:: Task inputs ::

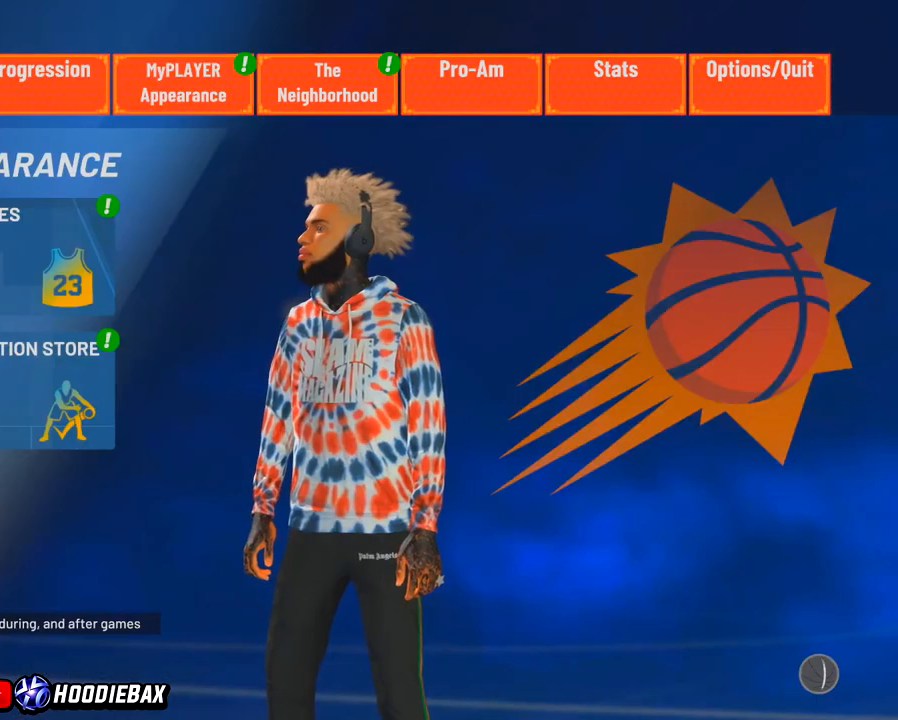
{"buttons": [], "left_stick": "center", "right_stick": "center", "events": []}
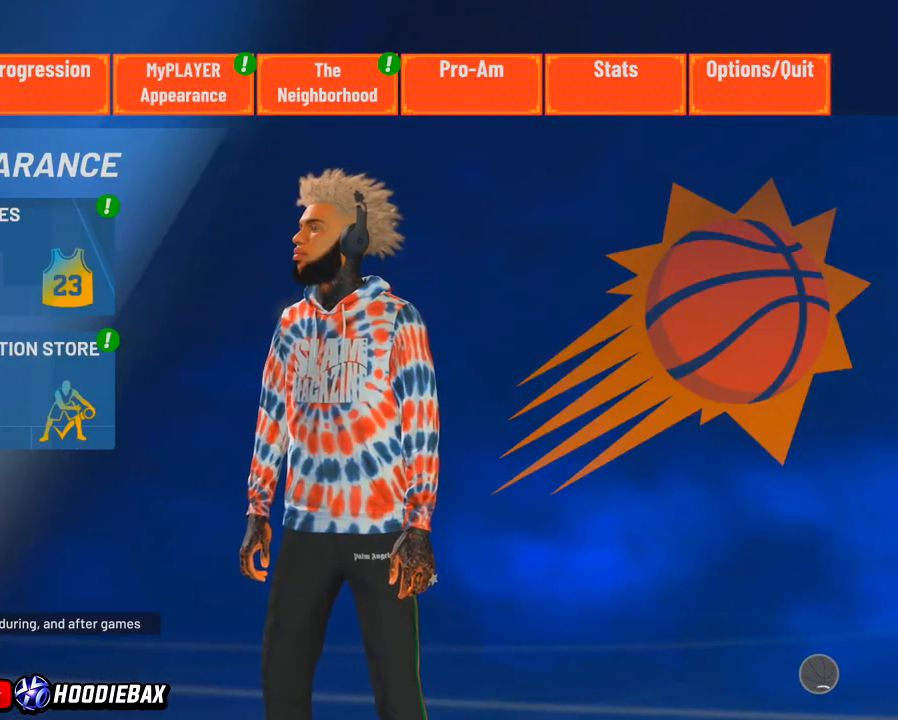
{"buttons": [], "left_stick": "down", "right_stick": "center", "events": [[200, "left_stick", "up"], [367, "left_stick", "center"], [434, "left_stick", "down"]]}
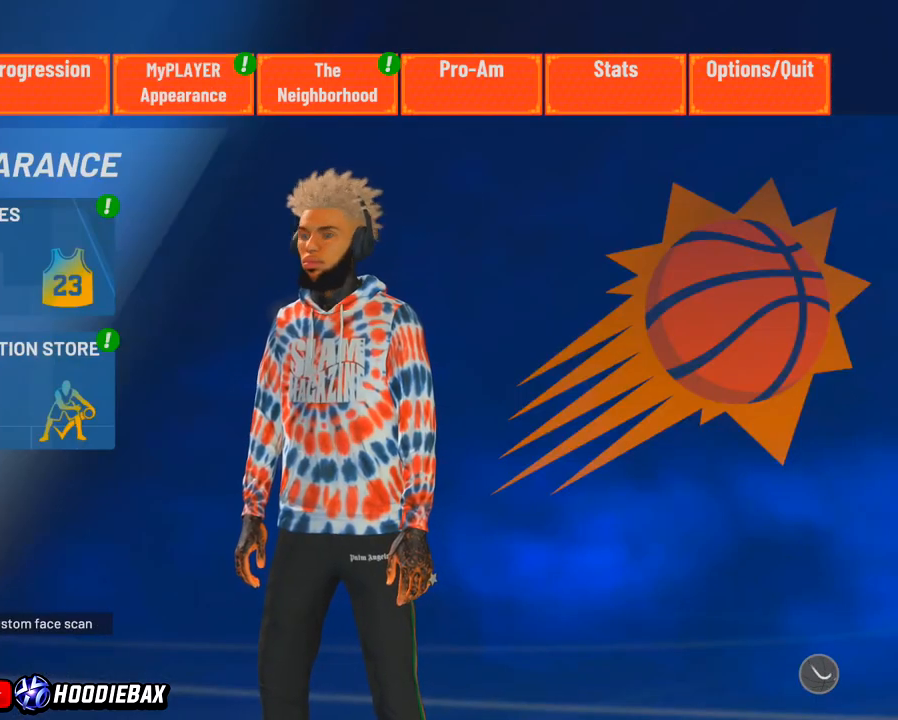
{"buttons": [], "left_stick": "center", "right_stick": "center", "events": [[234, "left_stick", "center"], [334, "CROSS", "down"], [501, "CROSS", "up"]]}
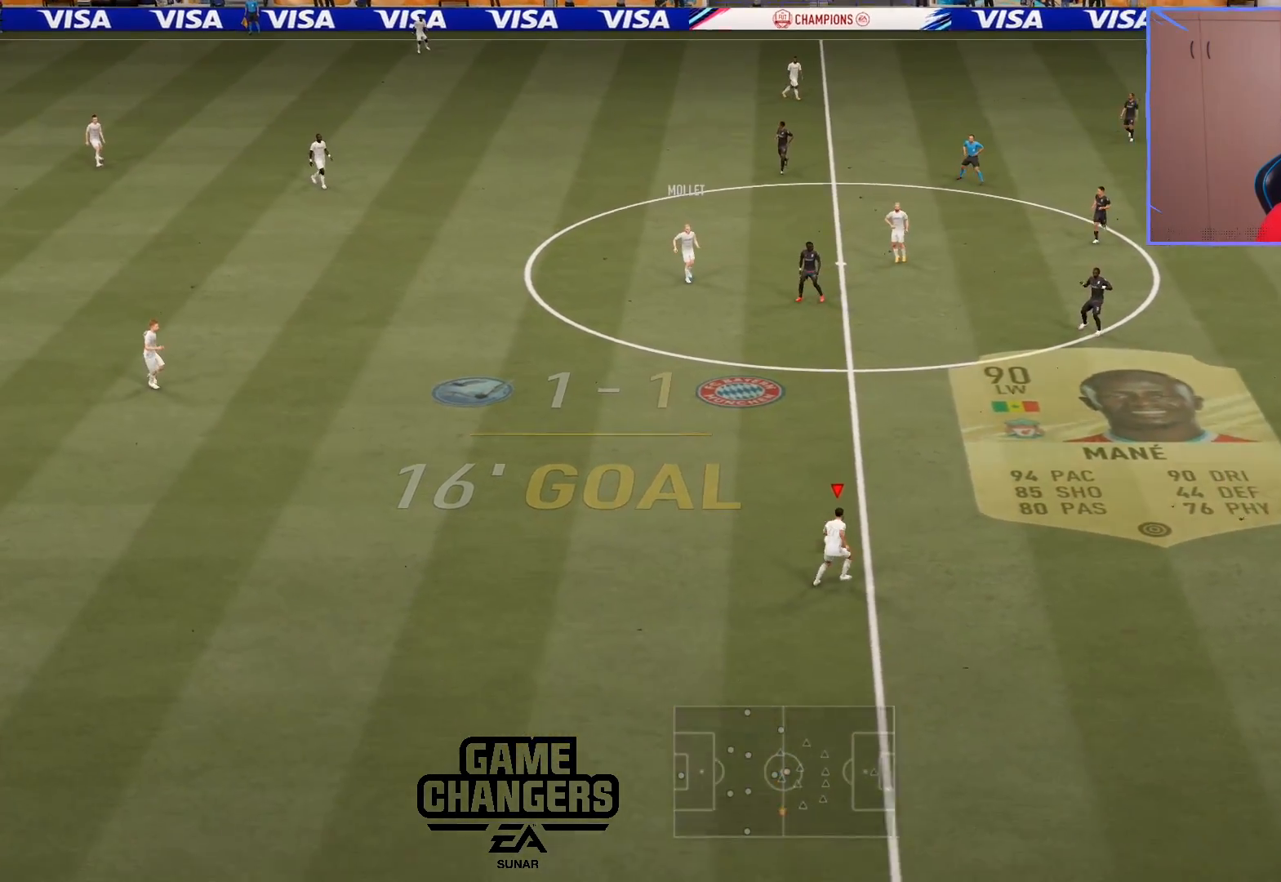
Gameplay with a controller (PlayStation layout); each line is a JSON object with the inputs held at the frame after it. "events" lists button and stick changes between this image and that frame as [ms after this image, input, new state], when the widget could be followed in between.
{"buttons": ["R2", "L3"], "left_stick": "down-right", "right_stick": "center", "events": [[67, "right_stick", "down-right"], [183, "right_stick", "down-left"], [317, "right_stick", "center"], [333, "R2", "down"], [383, "L3", "down"]]}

:::

Lines in the data that include the word "buttons" should all be copied.

{"buttons": [], "left_stick": "center", "right_stick": "center", "events": []}
{"buttons": [], "left_stick": "down", "right_stick": "center", "events": [[200, "left_stick", "up"], [367, "left_stick", "center"], [434, "left_stick", "down"]]}
{"buttons": [], "left_stick": "center", "right_stick": "center", "events": [[234, "left_stick", "center"], [334, "CROSS", "down"], [501, "CROSS", "up"]]}
{"buttons": ["R2", "L3"], "left_stick": "down-right", "right_stick": "center", "events": [[67, "right_stick", "down-right"], [183, "right_stick", "down-left"], [317, "right_stick", "center"], [333, "R2", "down"], [383, "L3", "down"]]}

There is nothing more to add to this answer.